Surviving on five hours of sleep is somehow tolerable. Poop doesn't bother you. Spending two hours at a playground daily becomes totally normal.
At our favorite neighborhood parks in Washington, DC, you're just as likely to hear kids scream "Daddy" as you are "Mommy." It's a beautiful thing that dads of our era spend more time than ever with their children, although not as much as moms. Still, there is a discernible shift underway, and it's evident at playtime.
I call them The Playground Dads, and proudly count myself among them.
We're present rain, shine, wind, snowstorm, heatwave, heat dome, arctic shield, galactic shower, super early, midmorning and pre-dinner. Playground dads are a mixed bunch of elder Millennials and Gen Xers, ranging from corporate types who arrive still in office wear to workmen clad in paint-smeared khakis.
On the weekends we show up in similar uniforms: hats (hide tousled thinning hair), gym shorts or joggers (comfy), t-shirt or quarter-zip (also comfy), lugging a scooter and slurping from a giant thermal mug full of the good stuff.
There’s a camaraderie among the dads. We know we’re not superheroes, but we’re insanely proud of our families and the active part we play in our kids' lives. We idly chat about professional developments, but mostly share what our five-year-olds like to eat and the shows we’re watching on Netflix and HBO Max. Everyone has five streaming subscriptions, minimum. The Sopranos and Severance are in heavy rotation.
We encourage our kids to take risks. Fly down that slide headfirst and see what happens.
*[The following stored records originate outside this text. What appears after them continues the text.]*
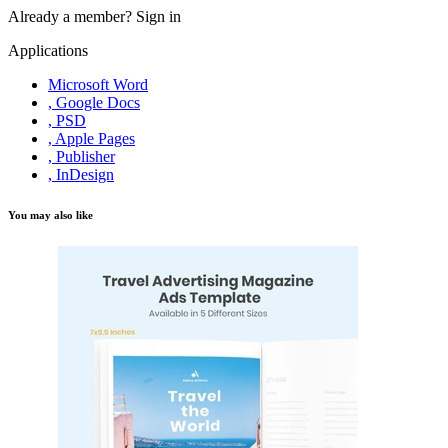
Already a member?
Sign in
Applications
Microsoft Word
, Google Docs
, PSD
, Apple Pages
, Publisher
, InDesign
You may also like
Can you scale the 10-foot spiderweb made of ropes? See if you can get up the rock wall today. Chase that kid. But stop hitting.
In the toddler stage, families are liable to beat the sun to the park. Schoolkids, in my experience, like to roll in at the ripe hour of, say, eight or nine. These are the moments that most parents would much prefer to lazily welcome the day in their jammies at home. But you quickly learn it’s smarter to let kids rev their engines in the mulch.
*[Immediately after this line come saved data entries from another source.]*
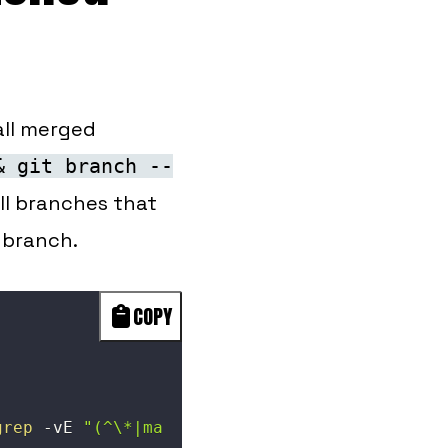
 all merged
& git branch --
all branches that
 branch.
COPY
grep
-vE
"(^\*|ma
At the park, loose-knit pods of playground dads monitor the kids without being overbearing, which is probably attributable to a mix of low risk analysis and pure fatigue. Again, we are aged.
"Old" dads aren't unique in urban centers where professionals congregate. After a lifetime spent building up educational bona fides, for better or worse we tend to find jobs in big cities and, after even more time, get married and start families.
Gray hair is the norm at school drop-offs for our kindergartners. Parents come in business suits (office day) or running shorts (WFH day) — there is no in between, because our glamorous days are past.
The Playground Dad origin story goes like this.
By the time babies arrived, we'd eaten at the Michelin-starred restaurants and traveled the globe, and then suddenly the world shrinks down to the size of a crib. Your days are governed by naps. You have a one-mile walkable radius that includes two favorite restaurants, maybe a beer garden, and a few nice parks.
Parents compare notes on the good parks. High-dollar private schools open their gates to the hoi polloi on weekends, charitably granting us access to their extravagant buildouts that include boulder walls and tree-to-tree ziplines.
We dads hang out nearby, ready to jump in as needed, but that's rare. We're mostly there because we want to be. We know this time is precious.
Young kids want their parents around, no substitutes. They adore you until a certain age, at which point they see your flaws, after which they eventually come around to adoring you again. But by that time they've often left the nest. It's the way of things, and it means spending time with kids while they're kids is our top priority.
I want my sons to look forward to family time. I make a point of saying things like, “I love hanging out with you” and "You are so much fun to be with."
While I never want to be a hovering or suffocating presence, it's important to me that my boys feel they have a safe, sturdy foundation from which they can launch out and explore the world.
I remember watching author Toni Morrison talk about this on Oprah in 2000, a full nineteen years before my sons would arrive. But something she said stuck with me.
Morrison says as parents, we too often show care for our children by seeing if their "hair was combed or their socks were up." But the child experiences this as judgment. What they're looking for, instead, is delight.
"When a kid walks in the room, your child or anyone else's child, does your face light up? That's what they're looking for," Morrison tells the group.
Her wisdom involves two steps: seeing your child and delighting in them.
That's why you'll always find me and the other dads on the playground. We have enough silver up top to know how much this matters, and how much it means for us to celebrate a feat on the monkey bars the same as we would a Super Bowl win.
When our faces light up, something ignites inside of them and burns forever.
One day my boys will discover the timeless joy of seeing their own children play their hearts out, and you can bet The Playground Granddads will show up to cheer them on.